JAKARTA – Rencana Peraturan Menteri Aspek Kesehatan (RPMK) tentang pengamanan barang tembakau dan juga rokok elektronik berada dalam dibahas Kementerian Kesejahteraan sebagai aturan turunan PP Kesehatan. Banyak pihak berharap agar proses perumusan aturan ini melibatkan para pelaku sektor yang menyatakan tiada terlibat di proses sebelumnya.
Pengamat Kebijakan Publik Universitas Trisakti Trubus Rahadiansyah mengatakan, banyaknya penolakan terhadap PP Nomor 28 Tahun 2024 dan juga RPMK terjadi akibat minimnya partisipasi rakyat lalu kementerian lain pada proses penyusunan aturan tersebut. Hal ini menunjukkan proses penyusunannya tidaklah dijalankan dengan benar.
“Aturan ini dinilai dapat menurunkan omset para peniaga kecil hingga peritel serta koperasi secara signifikan juga dapat memutus mata pencaharian pedagang,” ujarnya, Hari Senin (16/9/2024).
Dia menekankan penyusunan aturan yang menyentuh sektor-sektor pada luar kemampuan fisik seperti lapangan usaha serta perdagangan seharusnya melibatkan kementerian terkait untuk melakukan konfirmasi kepentingan yang tambahan luas juga dipertimbangkan.
“Jika terkait kondisi tubuh seperti urusan dengan dokter juga lain sebagainya itu silakan saja. Namun, untuk urusan dalam luar kebugaran seperti persoalan sektor maupun perdagangan harus melibatkan kementerian terkait,” kata Trubus.
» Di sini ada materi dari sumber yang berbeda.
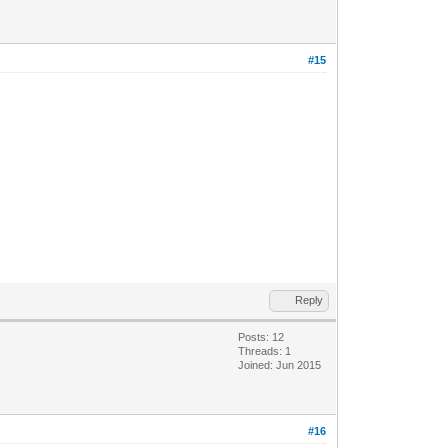
#15
Reply
Posts: 12
Threads: 1
Joined: Jun 2015
#16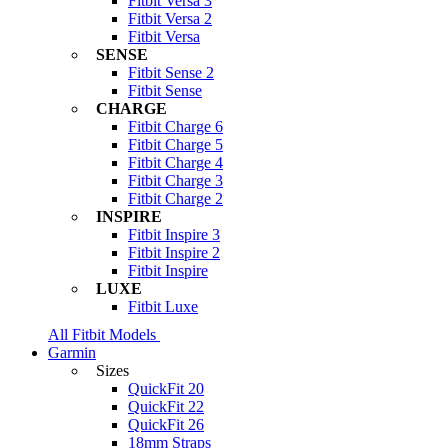
Fitbit Versa 3
Fitbit Versa 2
Fitbit Versa
SENSE
Fitbit Sense 2
Fitbit Sense
CHARGE
Fitbit Charge 6
Fitbit Charge 5
Fitbit Charge 4
Fitbit Charge 3
Fitbit Charge 2
INSPIRE
Fitbit Inspire 3
Fitbit Inspire 2
Fitbit Inspire
LUXE
Fitbit Luxe
All Fitbit Models
Garmin
Sizes
QuickFit 20
QuickFit 22
QuickFit 26
18mm Straps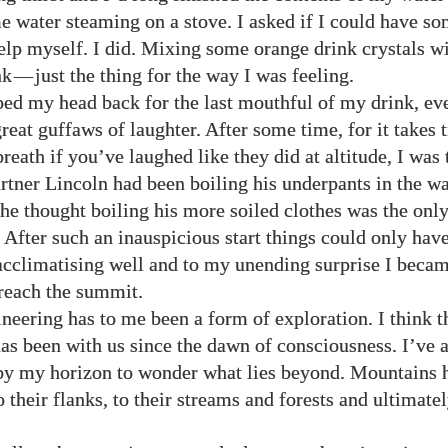
e water steaming on a stove. I asked if I could have s
help myself. I did. Mixing some orange drink crystals wi
nk
—
just the thing for the way I was feeling.
ped my head back for the last mouthful of my drink, e
reat guffaws of laughter. After some time, for it takes 
reath if you’ve laughed like they did at altitude, I was
rtner Lincoln had been boiling his underpants in the wa
he thought boiling his more soiled clothes was the onl
 After such an inauspicious start things could only hav
acclimatising well and to my unending surprise I becam
reach the summit.
eering has to me been a form of exploration. I think t
has been with us since the dawn of consciousness. I’ve a
y my horizon to wonder what lies beyond. Mountains 
their flanks, to their streams and forests and ultimatel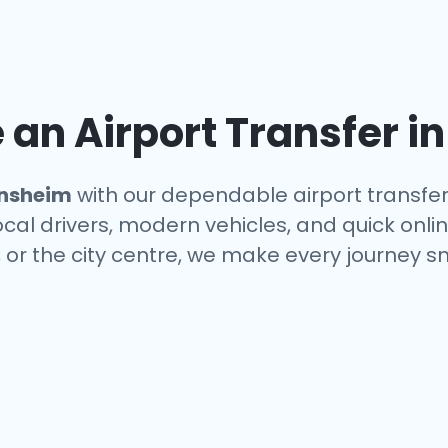
an Airport Transfer i
nsheim
with our dependable airport transfer
local drivers, modern vehicles, and quick onl
, or the city centre, we make every journey s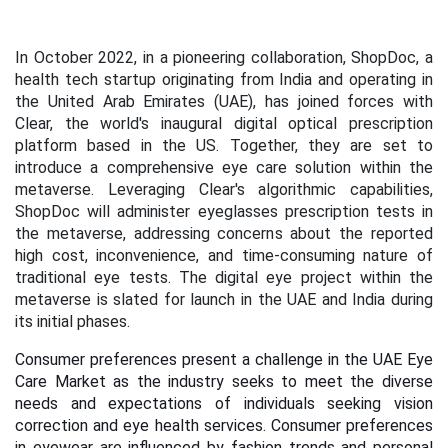
In October 2022, in a pioneering collaboration, ShopDoc, a
health tech startup originating from India and operating in
the United Arab Emirates (UAE), has joined forces with
Clear, the world's inaugural digital optical prescription
platform based in the US. Together, they are set to
introduce a comprehensive eye care solution within the
metaverse. Leveraging Clear's algorithmic capabilities,
ShopDoc will administer eyeglasses prescription tests in
the metaverse, addressing concerns about the reported
high cost, inconvenience, and time-consuming nature of
traditional eye tests. The digital eye project within the
metaverse is slated for launch in the UAE and India during
its initial phases.
Consumer preferences present a challenge in the UAE Eye
Care Market as the industry seeks to meet the diverse
needs and expectations of individuals seeking vision
correction and eye health services.
Consumer preferences
in eyewear are influenced by fashion trends and personal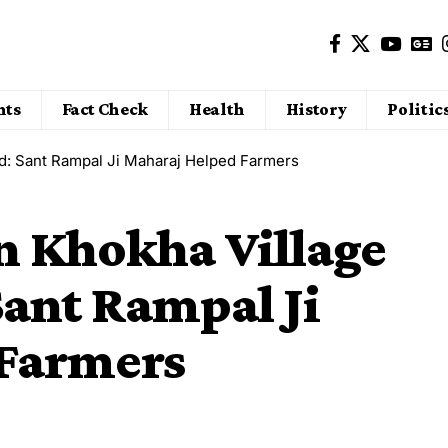
nts
Fact Check
Health
History
Politic
od: Sant Rampal Ji Maharaj Helped Farmers
n Khokha Village
Sant Rampal Ji
 Farmers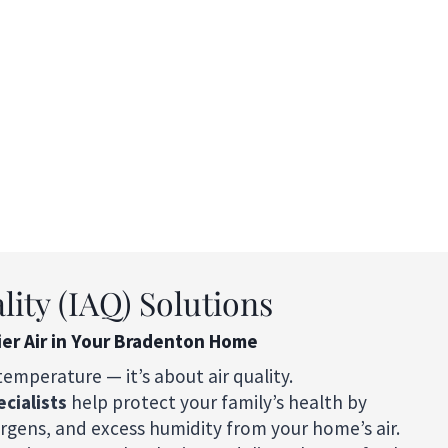
lity (IAQ) Solutions
ier Air in Your Bradenton Home
temperature — it’s about air quality.
ecialists
help protect your family’s health by
ergens, and excess humidity from your home’s air.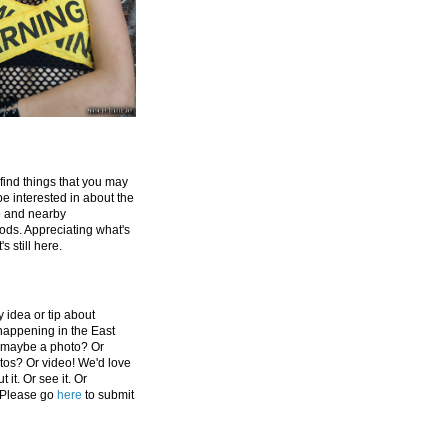
 find things that you may
be interested in about the
e and nearby
ds. Appreciating what's
's still here.
 idea or tip about
appening in the East
 maybe a photo? Or
tos? Or video! We'd love
 it. Or see it. Or
 Please go
here
to submit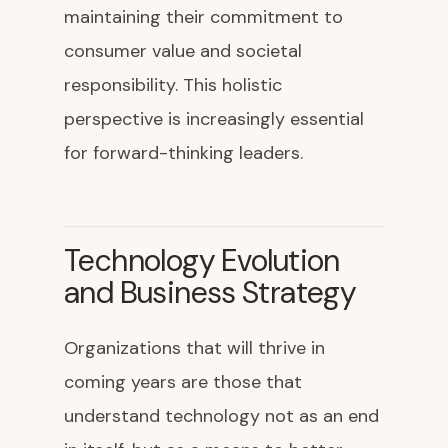
maintaining their commitment to
consumer value and societal
responsibility. This holistic
perspective is increasingly essential
for forward-thinking leaders.
Technology Evolution
and Business Strategy
Organizations that will thrive in
coming years are those that
understand technology not as an end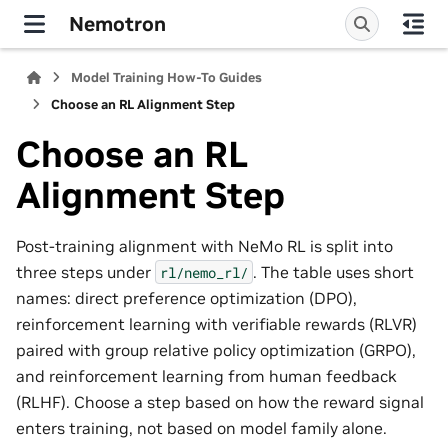
Nemotron
Model Training How-To Guides
Choose an RL Alignment Step
Choose an RL
Alignment Step
Post-training alignment with NeMo RL is split into
three steps under
. The table uses short
rl/nemo_rl/
names: direct preference optimization (DPO),
reinforcement learning with verifiable rewards (RLVR)
paired with group relative policy optimization (GRPO),
and reinforcement learning from human feedback
(RLHF). Choose a step based on how the reward signal
enters training, not based on model family alone.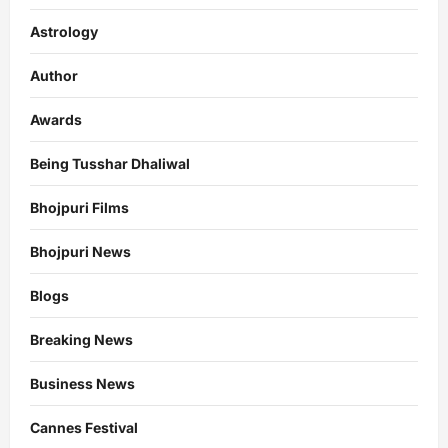
Astrology
Author
Awards
Being Tusshar Dhaliwal
Bhojpuri Films
Bhojpuri News
Blogs
Breaking News
Business News
Cannes Festival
Pelaku Industri Hasil Tembakau (IHT) menolak aturan standardisasi kemasan sebagai kemasan polos (plain packaging) di Rancangan Peraturan Menteri Aspek Kesehatan (RPMK) yang dimaksud merupakan turunan dari Peraturan otoritas (PP) Nomor 28 Tahun 2024.
Aturan ini menyeragamkan kemasan item tembakau lalu rokok elektronik juga melarang pencantuman logo atau desain kemasan produk. Namun, para pelaku lapangan usaha mengingatkan bahwa kebijakan ini dapat memberikan dampak yang mana tidak ada diharapkan, salah satunya peningkatan peredaran rokok ilegal.
Ketua Umum Gabungan Perserikatan Pabrik Rokok Indonesia (Gappri) Henry Najoan menilai kebijakan ini miliki dampak signifikan yang mana perlu diperhatikan dengan serius. Dia khawatir penerapan kemasan polos akan memicu maraknya peredaran rokok ilegal lantaran identitas produk-produk akan sulit dikenali, sehingga konsumen beralih ke hasil ilegal yang mempunyai tarif terpencil lebih lanjut terjangkau.
“Kemasan polos ini tentu akan mempengaruhi seluruh pelaku bidang tembakau, namun yang digunakan menjadi kegelisahan utama kami adalah dampak dari persaingan tidak ada sehat lalu maraknya rokok ilegal,” ujar Henry.
Ketua Umum Aliansi Komunitas Tembakau Indonesia (AMTI) I Ketut Budiman juga menyuarakan desain kemasan polos. Pasal ini bukan masuk akal serta tidaklah seharusnya ada di tempat pada aturan.
Menurut dia, kebijakan ini justru akan membuka prospek bagi peredaran rokok ilegal yang mana lebih banyak sulit dikendalikan. “Adanya kemasan polos sejenis hanya membiarkan konsumen jadi buta, yang tersebut akhirnya malah akan menguntungkan komoditas ilegal. Makanya kami petani AMTI, petani tembakau, petani cengkeh, para pekerja ini menolak aturan kemasan polos,” kata Budiman.